Il la contempla, émerveillé.
— Tu as lu Malraux, à ton âge ?
— C’est un phénomène cette fille, expliqua Salim en se rengorgeant. Si c’était une poule, son premier œuf serait l’Encyclopcedia Universalis.
Camille leva les yeux au ciel.
— De mieux en mieux, Salim. On peut difficilement faire plus délicat que comparer une fille à une poule.
Le clochard s’était approché de la caisse.
— Regarde un peu, fillette, si tu peux me trouver L’Art d’être grand-père de Victor Hugo. Lis-m’en quelques pages et je m’estimerai le plus heureux des hommes.
Camille farfouilla un moment et finit par dénicher l’ouvrage. Elle s’assit sur la paillasse et le vieil homme prit place à côté d’elle.
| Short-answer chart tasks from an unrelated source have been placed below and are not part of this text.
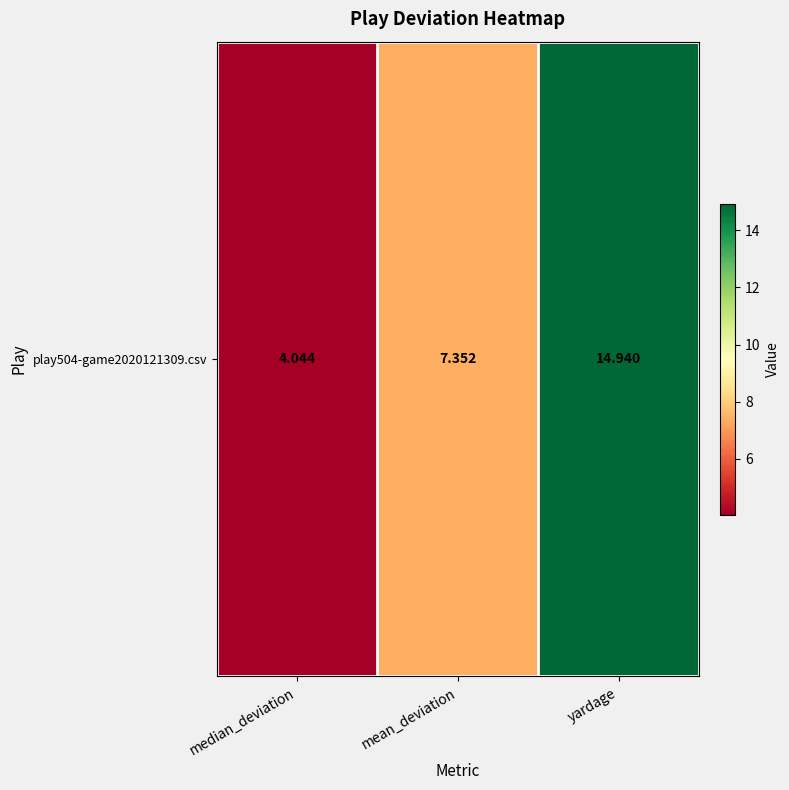

Between mean_deviation and yardage, which is larger?

yardage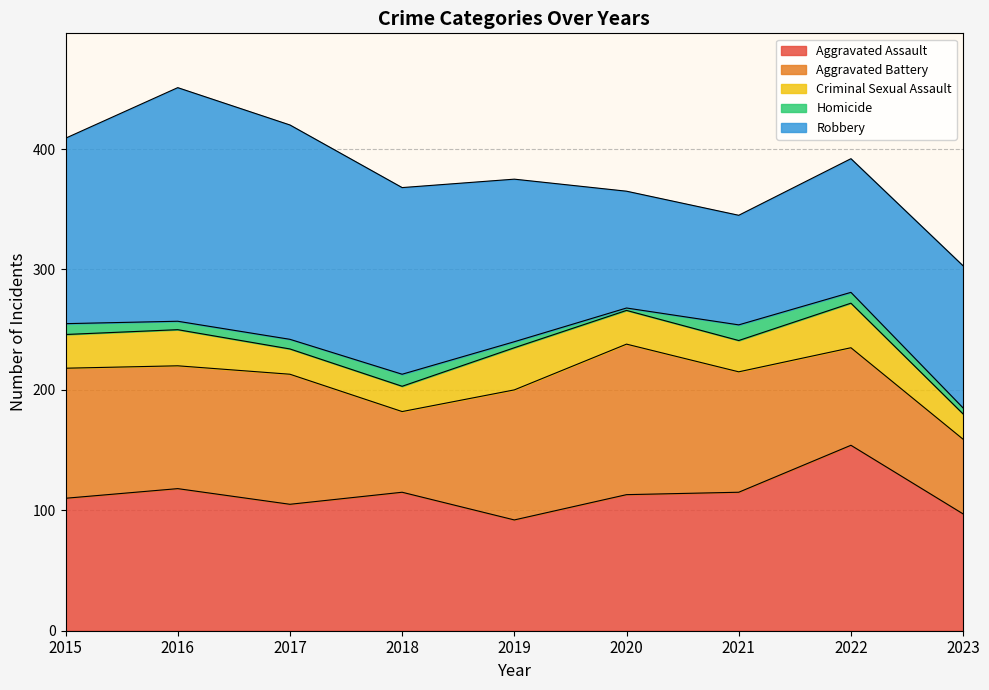

At 2022, list the series in order from smallest to largest.

Homicide, Criminal Sexual Assault, Aggravated Battery, Robbery, Aggravated Assault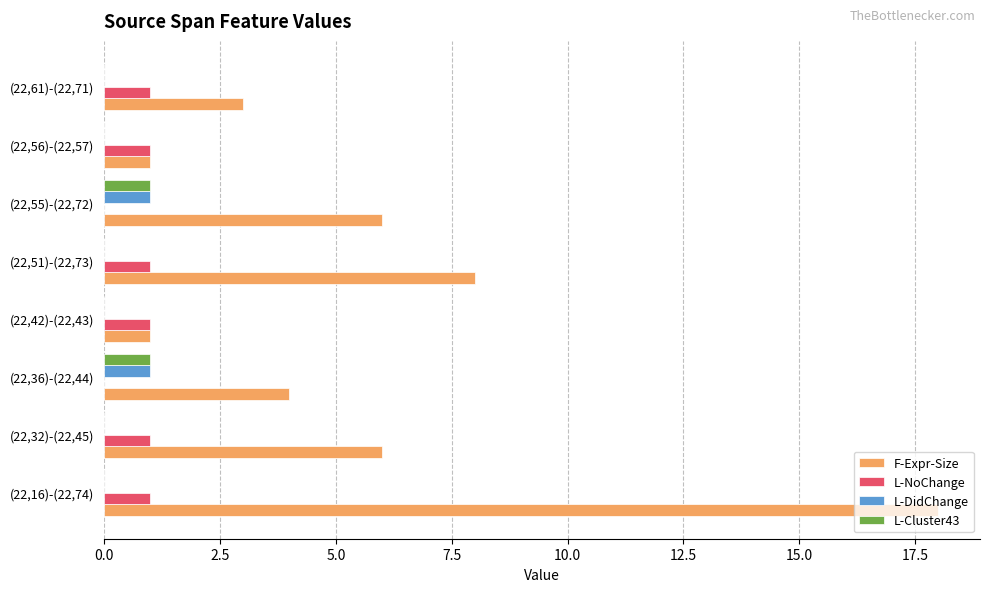

What is the total value across all series at (22,51)-(22,73)?

9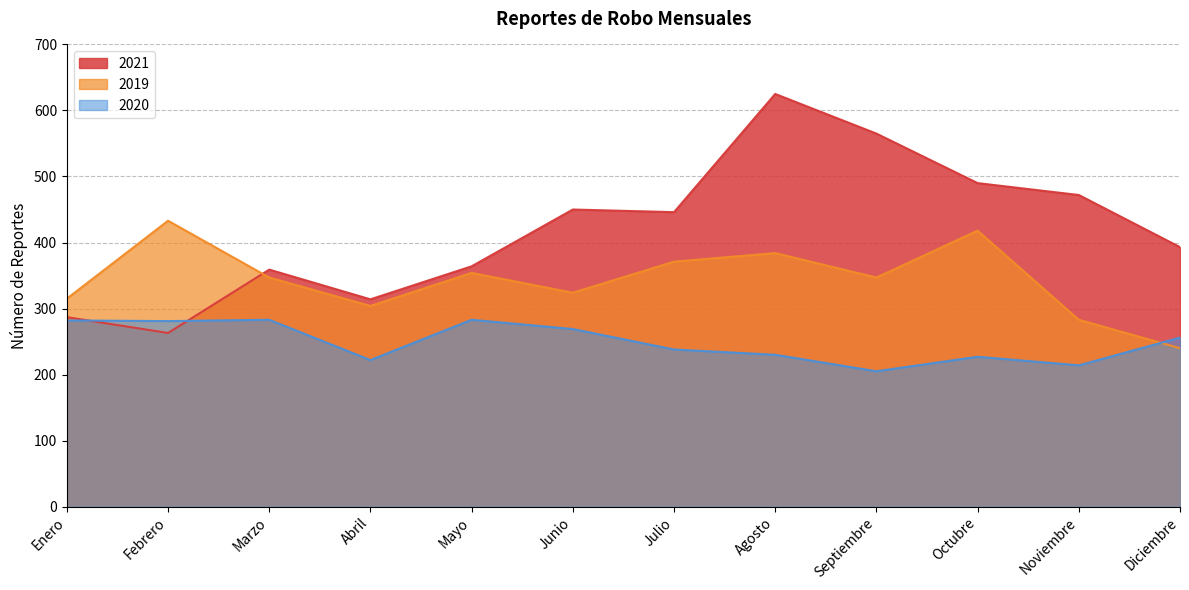

What is the spread (max minus min) of values at Julio?

208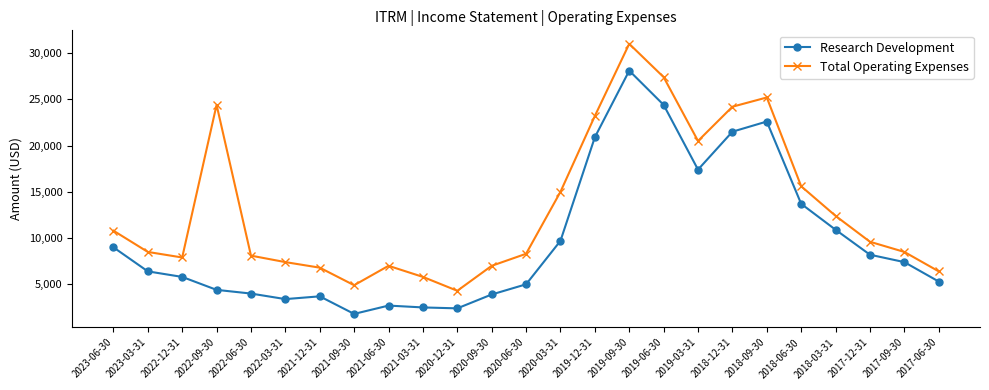

What is the sum of the Total Operating Expenses values at 2023-03-31 and 2018-12-31?

32700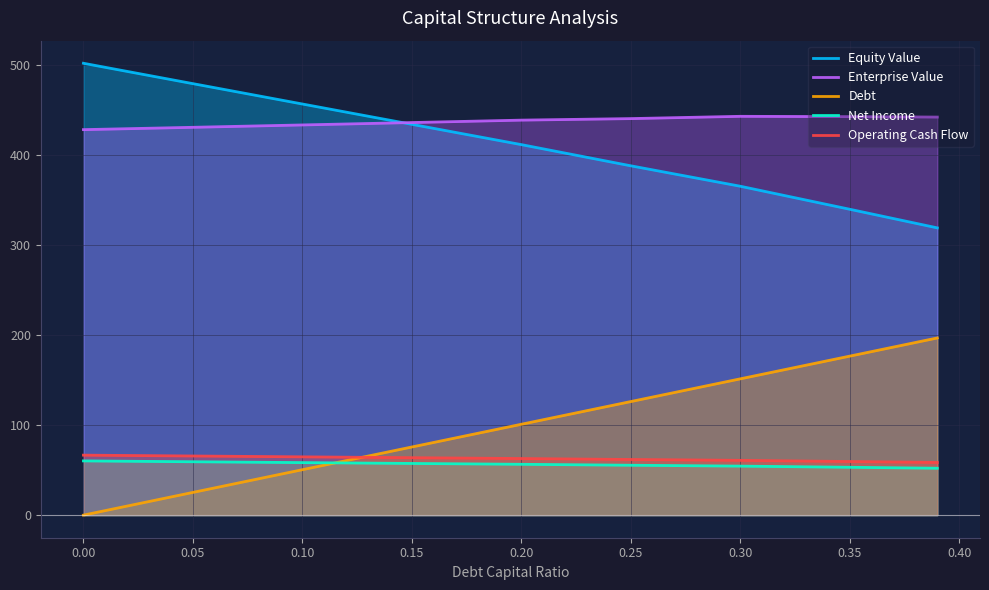

Which series has the largest total across all categories?

Enterprise Value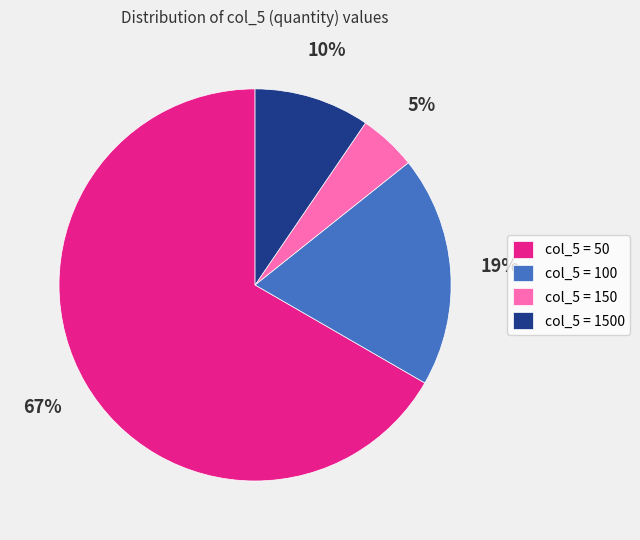

Rank the categories by value from lowest to highest.

col_5 = 150, col_5 = 1500, col_5 = 100, col_5 = 50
Elle ouvrit le livre avec un étrange sentiment. Un souvenir oublié gagnait lentement la surface de son esprit. Elle se revoyait toute petite, confortablement installée sous un édredon de plumes. À côté d’elle, une jeune femme lui lisait une histoire merveilleuse d’une voix douce en la regardant avec tant d’affection que…
Le chuchoteur, dans sa poche, poussa un petit cri et bondit sur ses genoux. Il tremblait.
— C’est quoi c’te bestiole, demanda l’homme, un rat ?
— Non monsieur, ce serait plutôt une sorte d’écureuil nain.
— Ah bon. T’es prête ?
Sous les caresses de Camille, le chuchoteur s’était calmé. Elle commença sa lecture. Elle n’avait jamais vraiment apprécié Victor Hugo, mais elle adorait lire et, par reconnaissance pour leur hôte, elle y mit tout son cœur.
Quand elle eut terminé, de grosses larmes coulaient sur les joues ridées du clochard. Il les essuya du revers de la main et se tourna vers elle.
— Tu ne peux pas savoir ce que tu viens de m’offrir.
— Que…
— Non, ne dis rien, ne demande rien. Nos vies se sont croisées ce soir et, grâce à toi, j’ai pu revenir loin en arrière, vers des jours meilleurs. En dire plus serait une erreur. Je ne sais pas qui tu es, tu ne sais pas qui j’étais, c’est bien ainsi. Vous allez dormir et demain nos routes se sépareront.
Il se leva brusquement et attrapa une vieille couverture qu’il jeta par terre.
— Je vous laisse la paillasse. Ce n’est pas terrible, mais vous y serez mieux que sur le banc. En principe, il ne devrait pas y avoir de puces. Je n’éteindrai pas la lampe cette nuit. Dormir dans le vrai noir, quand on n’en a pas l’habitude, ça peut être effrayant.
Il s’approcha de la lampe à pétrole, baissa la flamme jusqu’à ce qu’elle ne diffuse plus qu’une frêle lueur, puis il s’allongea sur la couverture.
— Bonne nuit, les mioches. Si je ronfle, n’hésitez pas à me secouer, ça devrait m’arrêter.
— Bonne nuit, répondit Camille en s’allongeant à son tour, imitée par Salim.